__Work required__
Can you write out the listing below again with "Zdroj" replaced by "Foto" everywhere, changing nothing else and leaving out the pictures?

__Records provided__
'''
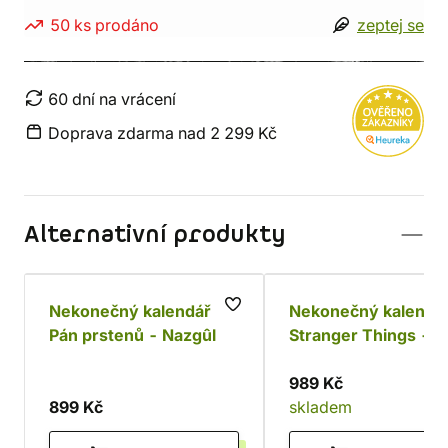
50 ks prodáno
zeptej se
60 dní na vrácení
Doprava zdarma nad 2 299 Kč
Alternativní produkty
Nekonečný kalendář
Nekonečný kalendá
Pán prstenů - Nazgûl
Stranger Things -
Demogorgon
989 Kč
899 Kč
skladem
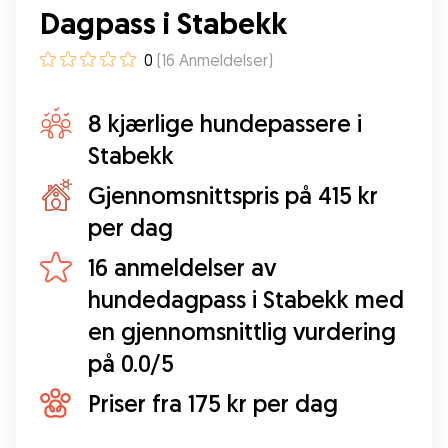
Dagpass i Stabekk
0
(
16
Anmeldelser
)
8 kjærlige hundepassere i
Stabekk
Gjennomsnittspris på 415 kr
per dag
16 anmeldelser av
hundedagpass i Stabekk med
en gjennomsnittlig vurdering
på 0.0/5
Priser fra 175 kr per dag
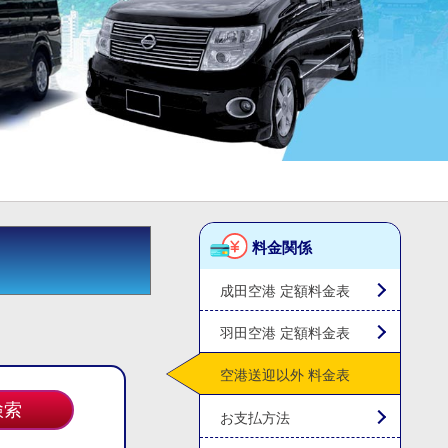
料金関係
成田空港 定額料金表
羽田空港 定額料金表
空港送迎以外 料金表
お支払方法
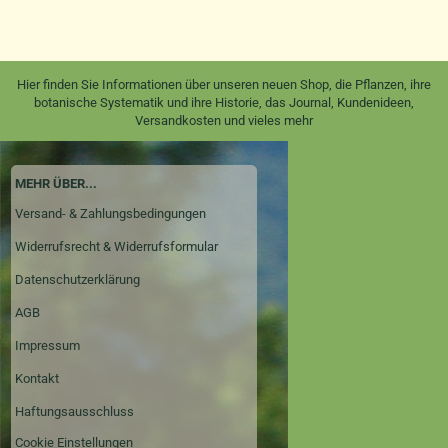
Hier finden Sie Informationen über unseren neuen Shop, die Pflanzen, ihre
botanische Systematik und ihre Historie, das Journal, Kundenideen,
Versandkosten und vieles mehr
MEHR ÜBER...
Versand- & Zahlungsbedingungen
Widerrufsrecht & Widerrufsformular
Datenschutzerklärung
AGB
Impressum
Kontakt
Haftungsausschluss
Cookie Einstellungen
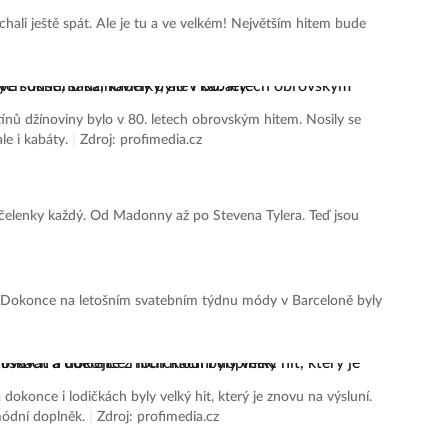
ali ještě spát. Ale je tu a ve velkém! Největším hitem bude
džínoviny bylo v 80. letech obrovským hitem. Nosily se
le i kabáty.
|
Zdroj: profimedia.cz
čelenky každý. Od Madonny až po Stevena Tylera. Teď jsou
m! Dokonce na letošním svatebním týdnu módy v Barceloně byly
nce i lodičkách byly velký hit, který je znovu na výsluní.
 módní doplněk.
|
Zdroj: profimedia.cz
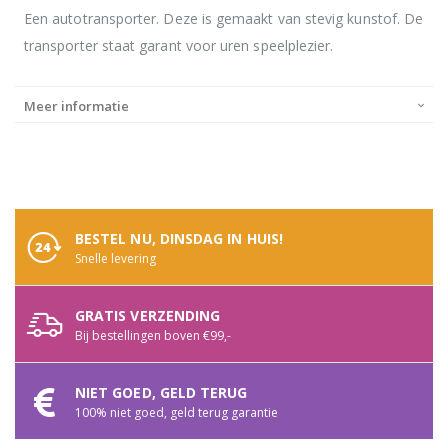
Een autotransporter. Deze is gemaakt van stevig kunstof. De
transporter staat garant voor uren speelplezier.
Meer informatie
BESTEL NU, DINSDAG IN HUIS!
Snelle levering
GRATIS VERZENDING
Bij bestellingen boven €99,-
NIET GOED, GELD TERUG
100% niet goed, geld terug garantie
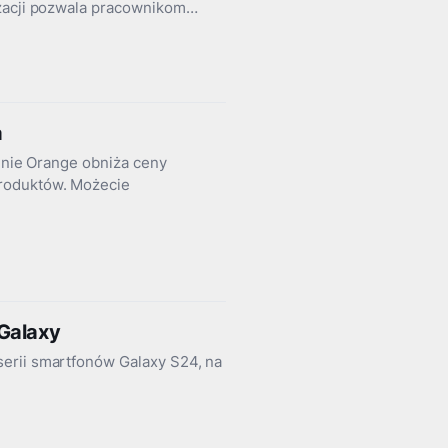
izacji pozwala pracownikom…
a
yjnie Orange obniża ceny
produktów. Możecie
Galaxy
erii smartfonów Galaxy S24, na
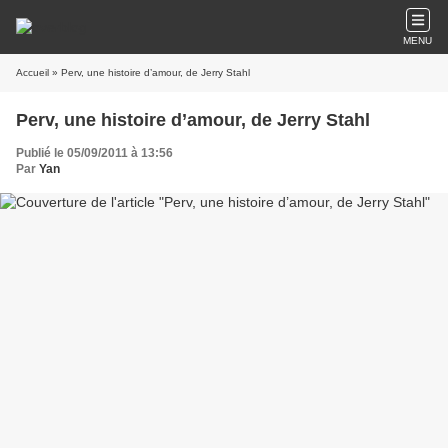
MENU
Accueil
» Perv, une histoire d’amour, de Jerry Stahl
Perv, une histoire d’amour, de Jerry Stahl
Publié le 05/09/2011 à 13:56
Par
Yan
'''
__Response to the exercise__
50 ks prodáno
zeptej se
60 dní na vrácení
Doprava zdarma nad 2 299 Kč
Alternativní produkty
Nekonečný kalendář
Nekonečný kalendá
Pán prstenů - Nazgûl
Stranger Things -
Demogorgon
989 Kč
899 Kč
skladem
Dagpass i Stabekk
0
(
16
Anmeldelser
)
8 kjærlige hundepassere i
Stabekk
Gjennomsnittspris på 415 kr
per dag
16 anmeldelser av
hundedagpass i Stabekk med
en gjennomsnittlig vurdering
på 0.0/5
Priser fra 175 kr per dag
料金関係
成田空港 定額料金表
羽田空港 定額料金表
空港送迎以外 料金表
お支払方法
Hier finden Sie Informationen über unseren neuen Shop, die Pflanzen, ihre
botanische Systematik und ihre Historie, das Journal, Kundenideen,
Versandkosten und vieles mehr
MEHR ÜBER...
Versand- & Zahlungsbedingungen
Widerrufsrecht & Widerrufsformular
Datenschutzerklärung
AGB
Impressum
Kontakt
Haftungsausschluss
Cookie Einstellungen
ali ještě spát. Ale je tu a ve velkém! Největším hitem bude
džínoviny bylo v 80. letech obrovským hitem. Nosily se
le i kabáty.
|
Foto: profimedia.cz
čelenky každý. Od Madonny až po Stevena Tylera. Teď jsou
m! Dokonce na letošním svatebním týdnu módy v Barceloně byly
nce i lodičkách byly velký hit, který je znovu na výsluní.
 módní doplněk.
|
Foto: profimedia.cz
Een autotransporter. Deze is gemaakt van stevig kunstof. De
transporter staat garant voor uren speelplezier.
Meer informatie
BESTEL NU, DINSDAG IN HUIS!
Snelle levering
GRATIS VERZENDING
Bij bestellingen boven €99,-
NIET GOED, GELD TERUG
100% niet goed, geld terug garantie
izacji pozwala pracownikom…
a
yjnie Orange obniża ceny
produktów. Możecie
Galaxy
erii smartfonów Galaxy S24, na
MENU
Accueil
» Perv, une histoire d’amour, de Jerry Stahl
Perv, une histoire d’amour, de Jerry Stahl
Publié le 05/09/2011 à 13:56
Par
Yan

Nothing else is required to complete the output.